------ Recorded information
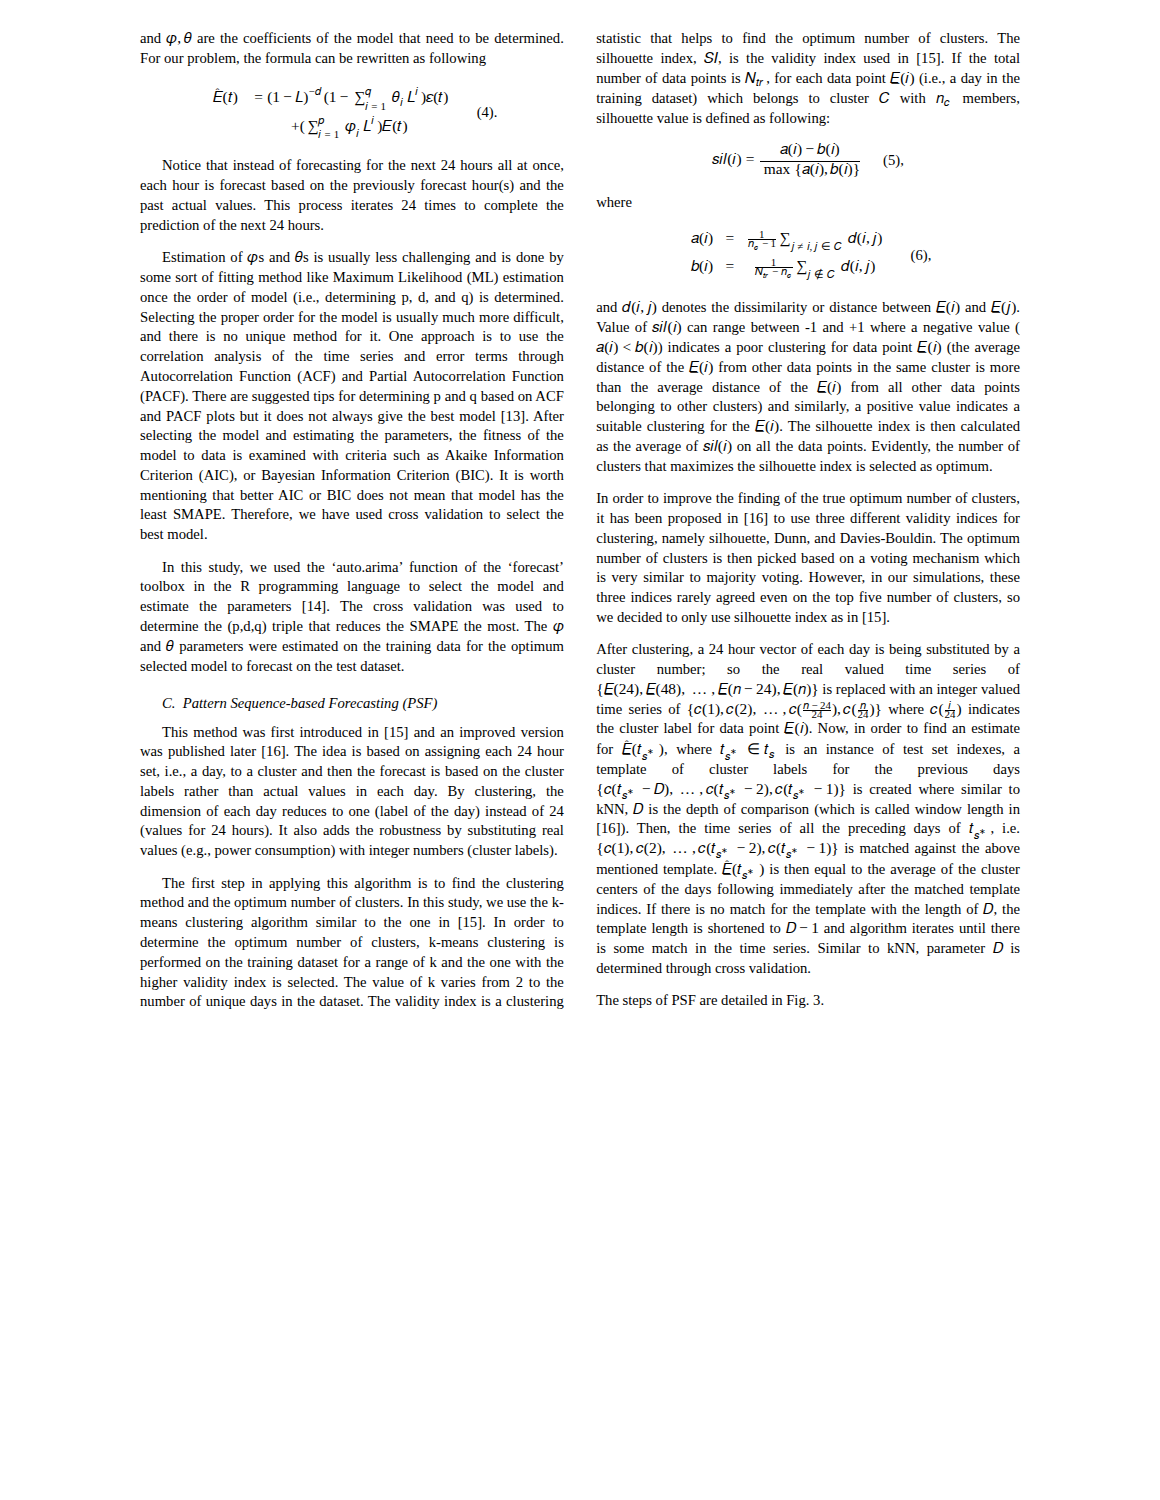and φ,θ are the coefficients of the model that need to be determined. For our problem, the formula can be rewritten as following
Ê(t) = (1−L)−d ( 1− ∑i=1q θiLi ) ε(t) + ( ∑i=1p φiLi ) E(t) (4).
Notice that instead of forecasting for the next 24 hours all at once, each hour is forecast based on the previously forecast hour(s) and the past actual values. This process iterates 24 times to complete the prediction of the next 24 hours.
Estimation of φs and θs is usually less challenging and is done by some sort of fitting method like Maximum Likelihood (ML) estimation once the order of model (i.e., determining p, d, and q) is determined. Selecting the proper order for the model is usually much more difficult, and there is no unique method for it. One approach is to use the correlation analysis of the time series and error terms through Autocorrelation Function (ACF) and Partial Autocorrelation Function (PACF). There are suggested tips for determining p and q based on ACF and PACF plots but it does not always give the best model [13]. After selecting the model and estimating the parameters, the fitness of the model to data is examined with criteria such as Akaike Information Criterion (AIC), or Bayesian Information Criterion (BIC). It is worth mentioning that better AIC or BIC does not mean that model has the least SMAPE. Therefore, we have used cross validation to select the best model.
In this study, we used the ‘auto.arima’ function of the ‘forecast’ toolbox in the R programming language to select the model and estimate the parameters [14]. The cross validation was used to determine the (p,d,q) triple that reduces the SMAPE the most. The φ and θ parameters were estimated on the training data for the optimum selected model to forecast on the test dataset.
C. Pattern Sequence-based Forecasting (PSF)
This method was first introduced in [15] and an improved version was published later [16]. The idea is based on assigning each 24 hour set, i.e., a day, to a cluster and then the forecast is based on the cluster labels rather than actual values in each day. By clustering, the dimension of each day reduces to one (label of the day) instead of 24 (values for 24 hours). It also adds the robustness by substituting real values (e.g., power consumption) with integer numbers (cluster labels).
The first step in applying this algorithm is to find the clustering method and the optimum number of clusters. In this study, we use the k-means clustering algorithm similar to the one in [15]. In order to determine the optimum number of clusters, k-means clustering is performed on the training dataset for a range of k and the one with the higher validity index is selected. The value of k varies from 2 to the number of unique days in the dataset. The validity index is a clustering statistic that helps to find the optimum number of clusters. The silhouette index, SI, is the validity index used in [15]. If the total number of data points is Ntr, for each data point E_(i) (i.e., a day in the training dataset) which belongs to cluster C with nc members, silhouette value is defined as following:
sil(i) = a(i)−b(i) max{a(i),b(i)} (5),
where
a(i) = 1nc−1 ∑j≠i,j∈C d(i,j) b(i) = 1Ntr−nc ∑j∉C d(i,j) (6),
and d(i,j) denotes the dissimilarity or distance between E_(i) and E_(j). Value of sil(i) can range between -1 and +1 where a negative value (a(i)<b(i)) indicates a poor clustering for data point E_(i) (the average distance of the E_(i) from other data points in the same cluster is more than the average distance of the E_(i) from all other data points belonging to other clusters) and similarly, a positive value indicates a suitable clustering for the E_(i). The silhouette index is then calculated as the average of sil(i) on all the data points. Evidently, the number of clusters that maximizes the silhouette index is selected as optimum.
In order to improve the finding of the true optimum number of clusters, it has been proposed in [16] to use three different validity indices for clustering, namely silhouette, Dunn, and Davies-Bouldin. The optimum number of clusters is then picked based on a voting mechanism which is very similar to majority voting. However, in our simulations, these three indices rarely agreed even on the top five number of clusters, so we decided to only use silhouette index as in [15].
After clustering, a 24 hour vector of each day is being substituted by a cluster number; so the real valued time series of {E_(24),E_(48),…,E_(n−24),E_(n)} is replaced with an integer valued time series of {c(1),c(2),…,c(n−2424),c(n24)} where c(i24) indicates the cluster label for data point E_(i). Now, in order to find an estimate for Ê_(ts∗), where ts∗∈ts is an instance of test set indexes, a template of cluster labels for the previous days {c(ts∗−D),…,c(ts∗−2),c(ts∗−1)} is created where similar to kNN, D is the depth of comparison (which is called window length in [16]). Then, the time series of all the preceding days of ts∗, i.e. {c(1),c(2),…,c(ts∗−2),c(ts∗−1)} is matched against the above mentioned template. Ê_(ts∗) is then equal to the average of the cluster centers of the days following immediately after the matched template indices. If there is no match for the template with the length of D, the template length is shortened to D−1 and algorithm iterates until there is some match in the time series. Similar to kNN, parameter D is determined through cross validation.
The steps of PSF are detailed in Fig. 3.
------------
Could you set down verbatim the lines from the beginning of the entries above through the line containing "Ê(t) = (1−L)−d", both included, leaving out the pictures?

Finished exercise =
and φ,θ are the coefficients of the model that need to be determined. For our problem, the formula can be rewritten as following
Ê(t) = (1−L)−d ( 1− ∑i=1q θiLi ) ε(t) + ( ∑i=1p φiLi ) E(t) (4).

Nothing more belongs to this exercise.